Generations to come will not forgive us. It is time for a second referendum

Theresa May making a statement to the press after the crucial cabinet meeting on Brexit last week.
Theresa May making a statement to the press after the crucial cabinet meeting on Brexit last week.Photograph: Dan Kitwood/Getty Images

Three times in my life, I have lived through momentous history.

In September 1939, I listened to a wall-mounted radio in our home in Swansea as Neville Chamberlain announced that we were at war with Germany. In May 1945, my parents took me to London for the first time, and booked a room in a hotel overlooking Piccadilly Circus. That night I watched the delirious crowds celebrate the end of the second world war.

Finally, I was in Berlin, in August 1961, wandering around the deserted eastern area of the city with my journalist’s press pass, when the Russians closed the wall. I found myself in a no man’s land in front of the Brandenburg Gate, with Russian submachine guns in front of me and German students singing Deutschland uber alles behind me.

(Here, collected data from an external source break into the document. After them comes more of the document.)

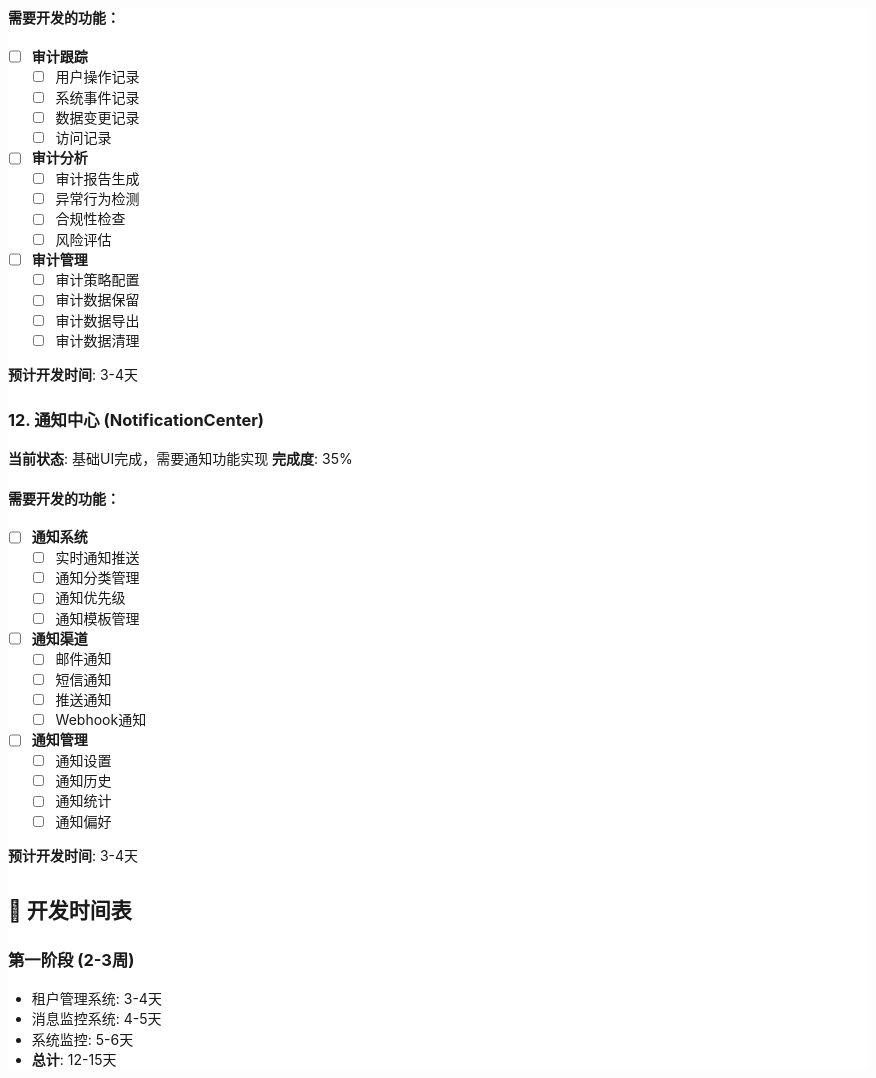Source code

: #### 需要开发的功能：
- [ ] **审计跟踪**
  - [ ] 用户操作记录
  - [ ] 系统事件记录
  - [ ] 数据变更记录
  - [ ] 访问记录

- [ ] **审计分析**
  - [ ] 审计报告生成
  - [ ] 异常行为检测
  - [ ] 合规性检查
  - [ ] 风险评估

- [ ] **审计管理**
  - [ ] 审计策略配置
  - [ ] 审计数据保留
  - [ ] 审计数据导出
  - [ ] 审计数据清理

**预计开发时间**: 3-4天

### 12. 通知中心 (NotificationCenter)
**当前状态**: 基础UI完成，需要通知功能实现
**完成度**: 35%

#### 需要开发的功能：
- [ ] **通知系统**
  - [ ] 实时通知推送
  - [ ] 通知分类管理
  - [ ] 通知优先级
  - [ ] 通知模板管理

- [ ] **通知渠道**
  - [ ] 邮件通知
  - [ ] 短信通知
  - [ ] 推送通知
  - [ ] Webhook通知

- [ ] **通知管理**
  - [ ] 通知设置
  - [ ] 通知历史
  - [ ] 通知统计
  - [ ] 通知偏好

**预计开发时间**: 3-4天

## 📅 开发时间表

### 第一阶段 (2-3周)
- 租户管理系统: 3-4天
- 消息监控系统: 4-5天
- 系统监控: 5-6天
- **总计**: 12-15天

The third week of November 2018 will live in my memory as another encounter with the history of our time. The government published a document reversing the political achievements of every Conservative prime minister for whom I have worked. The prime minister’s conviction is that it is in our national interest to do so. Two years ago she argued precisely the opposite.

That she has devoted great energy and stamina to her new-found cause is unquestioned. She is entitled to feel a bitter resentment at the treatment to which she has been subjected by the Eurosceptic wing of the Conservative party. A phone call to John Major would have forwarned her of the risk.

Within days of the referendum, I declared my determination that we should fight to reverse that decision. I also recommended that the responsibility for negotiating the new arrangements should be handed to people who believed in such a purpose, feeling that any other course would leave the Eurosceptics able to argue against any possible outcome with the claim that if they had been in charge, it would all have been so much better.

The three ministers in charge of our departure – Boris Johnson, David Davis and Liam Fox – had two years to use their persuasive powers to bring the Europeans round to their view. The outcome was inevitable. The EU was never going to change the rules of the club to serve the self-interest of a departing member. Slowly, despite all the bluster and the oversold claims, Mrs May did what prime ministers always do. To extract something from the wreckage, she called on the civil servants to get a grip. The three Brexit ministers had completely failed to chart a way forward and were now determined to get out from under their failures.

My lifelong commitment to close European relationships is founded in the origins of the European movement itself. It is about a framework of peace and democracy that has has worked and is worth preserving. I simply cannot accept a concept of an ever-closer Europe – whose decisions will profoundly affect every aspect of our lives – from which we will voluntarily exclude ourselves. Successive generations will never forgive us.

For many, the arguments are more self-centred, more entrenched in the soil of economic prosperity. I have no criticism of that, but I am dismayed by the delusions advanced in place of reality.

The City of London is a major asset. But the head offices are elsewhere

A significant component of British postwar industrial policy has been the investment here of major car manufacturing companies. I have played my part in these negotiations. They come here not in order to access the UK market, but the European market. There are virtually no British-owned car companies left. And the significant investment decisions are not taken in the UK, but in head offices around the world. If there are emerging markets open for business, those HQs will determine how to access them either by direct investment as they did here or by serving them from other existing plants closer to these markets. If we cut ourselves off or erect barriers to efficiency between ourselves and the European markets, they will diversify there.

We hear the same deluded claims about the success of the City. This success is undoubted, and is a major asset. But again the head offices are elsewhere. Opportunities overseas will be grabbed just as the opportunity to invest in London was grabbed. But the decisions will be taken in New York, Shanghai, Berlin and Paris. The involvements will be made in the new financial centres employing local nationals or managers from the investing country. Profits will similarly flow not to London but to the parent nation. This realpolitik analysis of much of the British economy is the background against which to judge the wildly optimistic claims for speedy and more generous trade deals. It was always fanciful to think that we could replicate this infrastructure in a way that was economically more effective. Particularly so against the other ingredient of Brexism – the policy that we will tell less prosperous economies than our own that only their most talented citizens, whose education has been paid for at home, have a change of coming here.

The government now faces uncomfortable choices. There is no rational argument that sees the Brexit deal passing through the Commons. Every day that it takes the government to recognise this increases the risk of no deal. I do not believe that the Commons will allow this devastating consequence to arise. Two things have to happen. A cross-party alliance has to vote for an alternative option – the most obvious is to put the issue back to the British people in a second referendum. The Europeans have to agree – and I think they would – to move the March 2019 deadline to allow time for this.

That is the real national interest. The electorate has changed and changes every day. Let them vote to stay.